■ **Task instructions**
Take the material below and extract the lines from the one with "Smoke-testing of Internet-in-a-Box" through the one with "Untuk secret key", word for word, without pictures.
----- Data for analysis -----
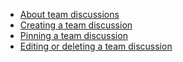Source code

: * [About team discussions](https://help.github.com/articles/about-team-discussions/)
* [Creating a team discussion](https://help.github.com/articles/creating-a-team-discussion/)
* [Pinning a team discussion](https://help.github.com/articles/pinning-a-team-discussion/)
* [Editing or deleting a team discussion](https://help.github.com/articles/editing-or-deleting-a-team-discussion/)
-----
----- Data for analysis -----
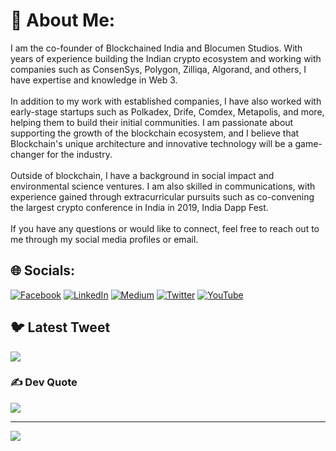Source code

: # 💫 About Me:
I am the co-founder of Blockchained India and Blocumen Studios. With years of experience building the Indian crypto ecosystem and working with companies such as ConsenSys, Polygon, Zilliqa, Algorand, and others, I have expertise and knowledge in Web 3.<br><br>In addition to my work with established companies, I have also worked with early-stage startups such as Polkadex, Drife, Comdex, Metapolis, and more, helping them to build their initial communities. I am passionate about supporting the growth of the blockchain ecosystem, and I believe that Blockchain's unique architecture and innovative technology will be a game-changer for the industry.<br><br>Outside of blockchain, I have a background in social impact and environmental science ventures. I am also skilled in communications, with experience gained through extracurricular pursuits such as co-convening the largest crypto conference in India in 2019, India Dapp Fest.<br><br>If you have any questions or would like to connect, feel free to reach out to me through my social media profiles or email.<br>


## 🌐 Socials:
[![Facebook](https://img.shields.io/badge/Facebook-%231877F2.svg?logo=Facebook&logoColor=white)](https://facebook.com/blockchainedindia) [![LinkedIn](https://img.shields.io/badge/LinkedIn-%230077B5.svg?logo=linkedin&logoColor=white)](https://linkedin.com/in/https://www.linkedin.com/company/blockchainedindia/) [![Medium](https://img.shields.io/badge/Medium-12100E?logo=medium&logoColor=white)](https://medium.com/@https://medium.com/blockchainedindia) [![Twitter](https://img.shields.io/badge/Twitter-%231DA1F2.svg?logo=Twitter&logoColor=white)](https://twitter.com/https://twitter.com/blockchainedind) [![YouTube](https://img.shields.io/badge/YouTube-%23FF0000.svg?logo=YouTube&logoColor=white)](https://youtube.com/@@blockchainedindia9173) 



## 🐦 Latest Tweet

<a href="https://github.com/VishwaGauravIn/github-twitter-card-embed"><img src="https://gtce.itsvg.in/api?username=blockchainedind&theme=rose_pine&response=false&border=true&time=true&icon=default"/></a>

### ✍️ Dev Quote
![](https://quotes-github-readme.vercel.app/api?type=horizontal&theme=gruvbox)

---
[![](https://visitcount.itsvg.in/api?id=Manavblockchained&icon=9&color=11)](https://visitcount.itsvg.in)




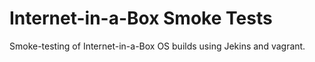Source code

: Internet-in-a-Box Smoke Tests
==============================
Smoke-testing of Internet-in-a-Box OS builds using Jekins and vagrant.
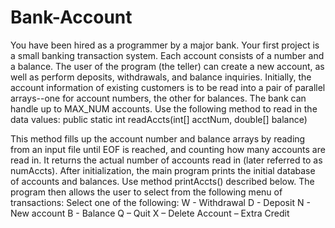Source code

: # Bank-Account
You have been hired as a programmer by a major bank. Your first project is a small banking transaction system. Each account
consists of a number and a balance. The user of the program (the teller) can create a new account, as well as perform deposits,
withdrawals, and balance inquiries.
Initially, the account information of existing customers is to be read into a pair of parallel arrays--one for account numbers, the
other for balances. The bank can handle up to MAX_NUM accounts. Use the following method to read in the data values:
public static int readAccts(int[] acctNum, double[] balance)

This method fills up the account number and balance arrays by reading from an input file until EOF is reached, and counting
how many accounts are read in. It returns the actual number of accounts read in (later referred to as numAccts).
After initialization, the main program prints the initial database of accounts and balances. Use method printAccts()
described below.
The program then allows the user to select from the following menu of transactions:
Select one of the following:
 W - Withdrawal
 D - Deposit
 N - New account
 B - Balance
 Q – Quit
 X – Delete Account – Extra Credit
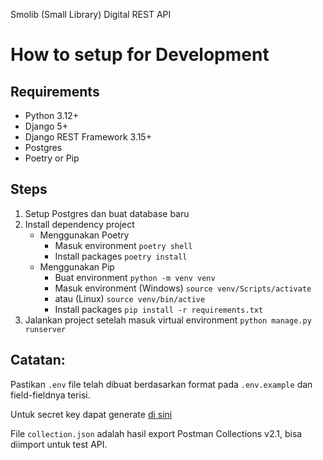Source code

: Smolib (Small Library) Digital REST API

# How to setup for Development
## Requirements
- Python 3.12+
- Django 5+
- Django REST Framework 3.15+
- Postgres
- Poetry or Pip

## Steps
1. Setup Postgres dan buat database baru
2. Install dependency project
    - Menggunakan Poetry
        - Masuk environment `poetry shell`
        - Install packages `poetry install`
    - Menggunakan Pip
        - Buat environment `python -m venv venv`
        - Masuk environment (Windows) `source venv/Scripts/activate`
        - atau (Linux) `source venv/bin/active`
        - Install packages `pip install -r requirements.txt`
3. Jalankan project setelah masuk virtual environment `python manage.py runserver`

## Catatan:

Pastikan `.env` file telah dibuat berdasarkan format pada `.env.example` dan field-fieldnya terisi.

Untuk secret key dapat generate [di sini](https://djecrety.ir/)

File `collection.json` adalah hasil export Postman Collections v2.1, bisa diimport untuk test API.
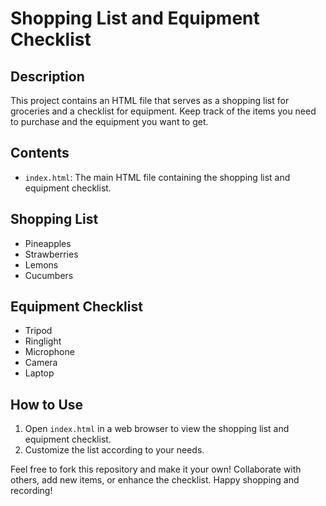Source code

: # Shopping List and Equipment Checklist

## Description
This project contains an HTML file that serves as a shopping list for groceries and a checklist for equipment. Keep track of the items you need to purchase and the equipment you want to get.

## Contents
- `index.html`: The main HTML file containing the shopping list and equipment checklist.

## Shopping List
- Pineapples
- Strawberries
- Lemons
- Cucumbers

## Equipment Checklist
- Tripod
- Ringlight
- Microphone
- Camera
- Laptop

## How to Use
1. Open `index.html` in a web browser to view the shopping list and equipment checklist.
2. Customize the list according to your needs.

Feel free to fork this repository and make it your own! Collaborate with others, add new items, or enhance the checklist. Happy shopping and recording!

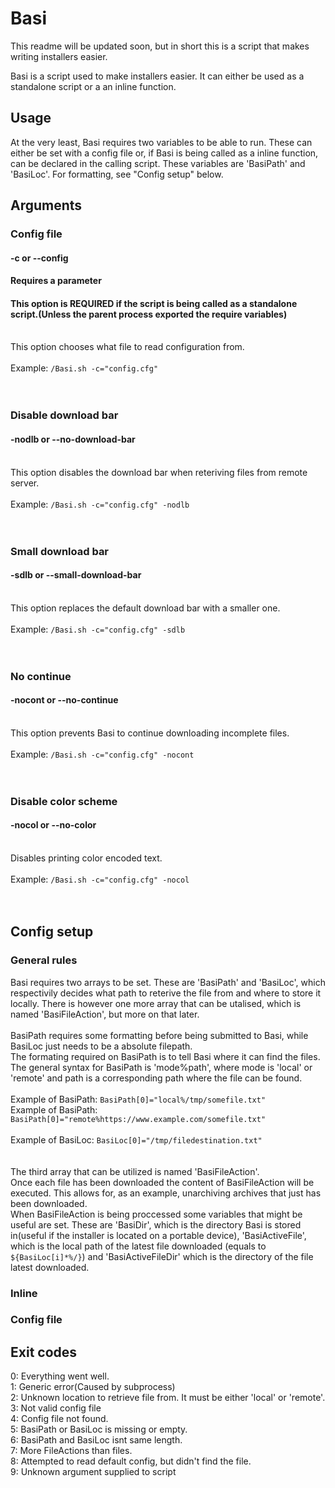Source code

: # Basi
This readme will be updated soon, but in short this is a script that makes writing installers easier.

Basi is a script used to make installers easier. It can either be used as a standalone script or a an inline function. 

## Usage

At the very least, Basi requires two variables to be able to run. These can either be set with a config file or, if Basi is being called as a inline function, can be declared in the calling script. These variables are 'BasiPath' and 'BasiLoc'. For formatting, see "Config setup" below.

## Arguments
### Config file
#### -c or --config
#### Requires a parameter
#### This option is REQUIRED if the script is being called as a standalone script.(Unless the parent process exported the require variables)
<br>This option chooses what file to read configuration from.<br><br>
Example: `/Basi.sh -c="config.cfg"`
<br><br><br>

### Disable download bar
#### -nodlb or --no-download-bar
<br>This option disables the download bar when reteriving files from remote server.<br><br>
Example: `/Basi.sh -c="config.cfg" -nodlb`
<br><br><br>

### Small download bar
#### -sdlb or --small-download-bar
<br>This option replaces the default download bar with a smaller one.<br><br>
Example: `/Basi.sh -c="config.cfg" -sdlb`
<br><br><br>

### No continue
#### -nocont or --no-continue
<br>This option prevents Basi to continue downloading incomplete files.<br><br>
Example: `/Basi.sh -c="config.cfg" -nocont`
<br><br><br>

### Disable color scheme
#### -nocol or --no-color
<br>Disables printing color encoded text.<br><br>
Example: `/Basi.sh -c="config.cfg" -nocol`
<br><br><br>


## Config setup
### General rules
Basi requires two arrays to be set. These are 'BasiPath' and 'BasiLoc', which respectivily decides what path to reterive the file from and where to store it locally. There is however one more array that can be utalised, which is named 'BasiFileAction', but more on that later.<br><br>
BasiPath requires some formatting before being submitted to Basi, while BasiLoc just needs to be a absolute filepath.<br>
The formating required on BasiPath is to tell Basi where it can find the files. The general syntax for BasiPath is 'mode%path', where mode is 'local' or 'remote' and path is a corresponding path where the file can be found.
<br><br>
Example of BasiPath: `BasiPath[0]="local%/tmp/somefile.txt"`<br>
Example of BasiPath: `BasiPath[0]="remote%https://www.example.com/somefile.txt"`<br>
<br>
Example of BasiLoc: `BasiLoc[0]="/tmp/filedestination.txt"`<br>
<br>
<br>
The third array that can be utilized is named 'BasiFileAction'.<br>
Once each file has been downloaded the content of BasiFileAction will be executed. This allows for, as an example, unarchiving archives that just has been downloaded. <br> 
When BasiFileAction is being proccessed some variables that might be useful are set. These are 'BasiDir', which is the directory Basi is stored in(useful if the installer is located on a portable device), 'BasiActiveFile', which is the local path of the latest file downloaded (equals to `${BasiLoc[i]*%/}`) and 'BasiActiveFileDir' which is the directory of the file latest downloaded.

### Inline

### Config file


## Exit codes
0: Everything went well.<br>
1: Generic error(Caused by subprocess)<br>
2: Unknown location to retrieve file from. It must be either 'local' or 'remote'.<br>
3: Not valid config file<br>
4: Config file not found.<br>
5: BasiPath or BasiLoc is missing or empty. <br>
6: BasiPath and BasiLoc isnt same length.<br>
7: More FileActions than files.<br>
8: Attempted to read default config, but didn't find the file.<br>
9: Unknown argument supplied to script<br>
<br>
-----
■ **Reply**
Smoke-testing of Internet-in-a-Box OS builds using Jekins and vagrant.
Source code

: # Bank-Account
You have been hired as a programmer by a major bank. Your first project is a small banking transaction system. Each account
consists of a number and a balance. The user of the program (the teller) can create a new account, as well as perform deposits,
withdrawals, and balance inquiries.
Initially, the account information of existing customers is to be read into a pair of parallel arrays--one for account numbers, the
other for balances. The bank can handle up to MAX_NUM accounts. Use the following method to read in the data values:
public static int readAccts(int[] acctNum, double[] balance)

This method fills up the account number and balance arrays by reading from an input file until EOF is reached, and counting
how many accounts are read in. It returns the actual number of accounts read in (later referred to as numAccts).
After initialization, the main program prints the initial database of accounts and balances. Use method printAccts()
described below.
The program then allows the user to select from the following menu of transactions:
Select one of the following:
 W - Withdrawal
 D - Deposit
 N - New account
 B - Balance
 Q – Quit
 X – Delete Account – Extra Credit
Source code

: Smolib (Small Library) Digital REST API

# How to setup for Development
## Requirements
- Python 3.12+
- Django 5+
- Django REST Framework 3.15+
- Postgres
- Poetry or Pip

## Steps
1. Setup Postgres dan buat database baru
2. Install dependency project
    - Menggunakan Poetry
        - Masuk environment `poetry shell`
        - Install packages `poetry install`
    - Menggunakan Pip
        - Buat environment `python -m venv venv`
        - Masuk environment (Windows) `source venv/Scripts/activate`
        - atau (Linux) `source venv/bin/active`
        - Install packages `pip install -r requirements.txt`
3. Jalankan project setelah masuk virtual environment `python manage.py runserver`

## Catatan:

Pastikan `.env` file telah dibuat berdasarkan format pada `.env.example` dan field-fieldnya terisi.

Untuk secret key dapat generate [di sini](https://djecrety.ir/)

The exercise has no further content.